OBJETIVO DEL EJERCICIO:
Copie del relato de la sala de emergencias el pasaje comprendido entre "Cuidaba a mi" y "sus endebles bracitos.", ambos incluidos.

FRAGMENTO DEL DOCUMENTO:

#####

Cuidaba a mi niño en la sala de emergencias de un hospital. Había sufrido un grave accidente y requería no solo de mi presencia y mi desvelo, sino de la sapiencia y la experticia de los médicos y enfermeras que lo estaban atendiendo.
Un poquito más allá de su cama, una niñita, de un año aproximadamente, se encontraba en su lecho rodeada de equipos que medían sus signos vitales. Minúsculas lucecitas rojas y verdes en los aparatos, indicaban que la pequeñita luchaba por su vida. Tenía un tubo ingresado en su boca, unos respiradores en su nariz, sueros colgando de la pared que se continuaban en vías que finalmente terminaban incrustadas en sus endebles bracitos.

#####

(Datos de puntos clave del cuerpo o de la mano)
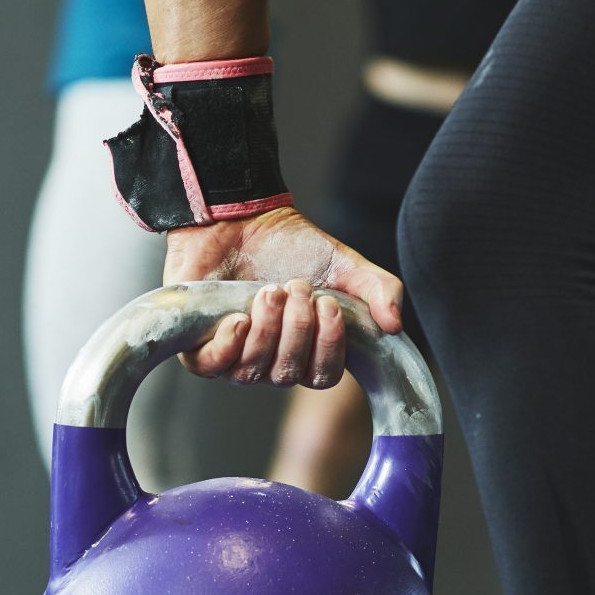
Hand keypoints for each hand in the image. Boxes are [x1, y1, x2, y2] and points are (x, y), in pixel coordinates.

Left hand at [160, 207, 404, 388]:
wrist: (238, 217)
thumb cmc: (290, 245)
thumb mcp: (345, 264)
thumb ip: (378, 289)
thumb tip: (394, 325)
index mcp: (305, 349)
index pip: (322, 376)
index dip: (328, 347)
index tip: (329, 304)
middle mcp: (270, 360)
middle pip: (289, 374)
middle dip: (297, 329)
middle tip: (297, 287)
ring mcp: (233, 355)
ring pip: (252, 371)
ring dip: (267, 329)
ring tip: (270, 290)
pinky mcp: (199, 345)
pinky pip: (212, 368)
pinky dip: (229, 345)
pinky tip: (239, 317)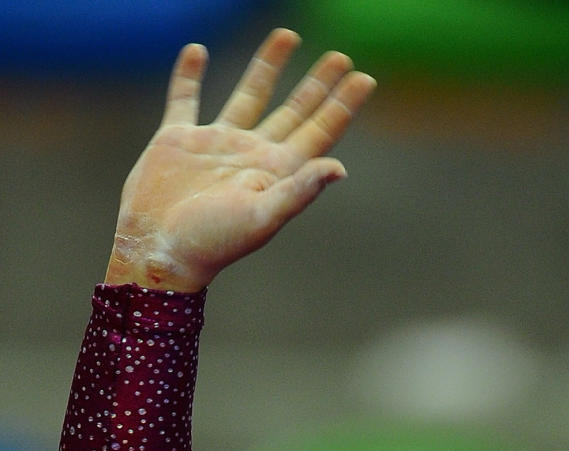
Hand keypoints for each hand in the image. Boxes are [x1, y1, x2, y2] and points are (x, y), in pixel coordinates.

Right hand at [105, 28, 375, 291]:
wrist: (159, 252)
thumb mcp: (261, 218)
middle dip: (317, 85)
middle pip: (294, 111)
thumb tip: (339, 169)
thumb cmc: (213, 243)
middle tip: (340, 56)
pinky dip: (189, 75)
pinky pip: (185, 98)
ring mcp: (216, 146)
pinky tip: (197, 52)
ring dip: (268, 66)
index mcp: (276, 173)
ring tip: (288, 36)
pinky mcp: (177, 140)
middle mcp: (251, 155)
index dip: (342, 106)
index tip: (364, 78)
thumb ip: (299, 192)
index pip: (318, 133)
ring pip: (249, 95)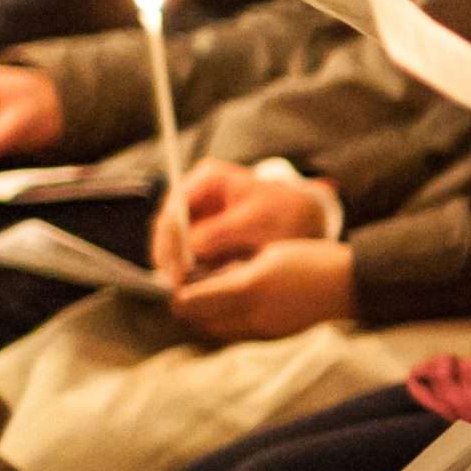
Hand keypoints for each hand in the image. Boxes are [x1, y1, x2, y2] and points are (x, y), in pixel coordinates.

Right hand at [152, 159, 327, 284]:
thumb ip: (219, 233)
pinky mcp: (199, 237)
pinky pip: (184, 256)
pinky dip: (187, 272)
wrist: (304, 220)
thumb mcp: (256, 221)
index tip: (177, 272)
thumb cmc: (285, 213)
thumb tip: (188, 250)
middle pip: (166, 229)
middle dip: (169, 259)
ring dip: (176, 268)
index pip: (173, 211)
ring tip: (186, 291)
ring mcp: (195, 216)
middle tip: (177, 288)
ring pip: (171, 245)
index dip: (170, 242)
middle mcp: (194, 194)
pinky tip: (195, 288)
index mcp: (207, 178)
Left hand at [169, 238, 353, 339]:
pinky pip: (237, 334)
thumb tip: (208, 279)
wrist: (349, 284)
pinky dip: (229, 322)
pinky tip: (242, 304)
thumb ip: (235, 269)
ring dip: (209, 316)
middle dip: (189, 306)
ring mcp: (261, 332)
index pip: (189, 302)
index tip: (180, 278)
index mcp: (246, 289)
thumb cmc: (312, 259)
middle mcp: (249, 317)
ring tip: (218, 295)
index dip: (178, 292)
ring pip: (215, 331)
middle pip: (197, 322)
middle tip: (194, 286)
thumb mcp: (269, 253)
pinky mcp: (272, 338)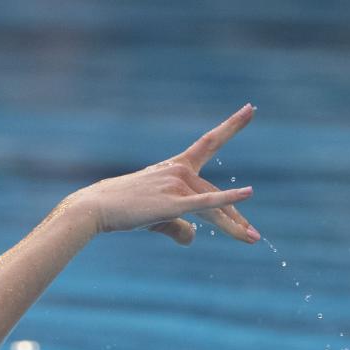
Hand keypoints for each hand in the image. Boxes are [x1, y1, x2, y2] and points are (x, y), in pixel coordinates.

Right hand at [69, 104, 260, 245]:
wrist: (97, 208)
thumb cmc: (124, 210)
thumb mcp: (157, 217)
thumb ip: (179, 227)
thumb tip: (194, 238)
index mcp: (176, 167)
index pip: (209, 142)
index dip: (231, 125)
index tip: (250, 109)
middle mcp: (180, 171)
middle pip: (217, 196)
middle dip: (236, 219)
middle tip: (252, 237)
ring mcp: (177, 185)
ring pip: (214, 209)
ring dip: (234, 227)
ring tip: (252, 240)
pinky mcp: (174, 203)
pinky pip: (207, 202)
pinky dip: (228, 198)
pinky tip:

#####

RESULTADO OBTENIDO:
Cuidaba a mi niño en la sala de emergencias de un hospital. Había sufrido un grave accidente y requería no solo de mi presencia y mi desvelo, sino de la sapiencia y la experticia de los médicos y enfermeras que lo estaban atendiendo.
Un poquito más allá de su cama, una niñita, de un año aproximadamente, se encontraba en su lecho rodeada de equipos que medían sus signos vitales. Minúsculas lucecitas rojas y verdes en los aparatos, indicaban que la pequeñita luchaba por su vida. Tenía un tubo ingresado en su boca, unos respiradores en su nariz, sueros colgando de la pared que se continuaban en vías que finalmente terminaban incrustadas en sus endebles bracitos.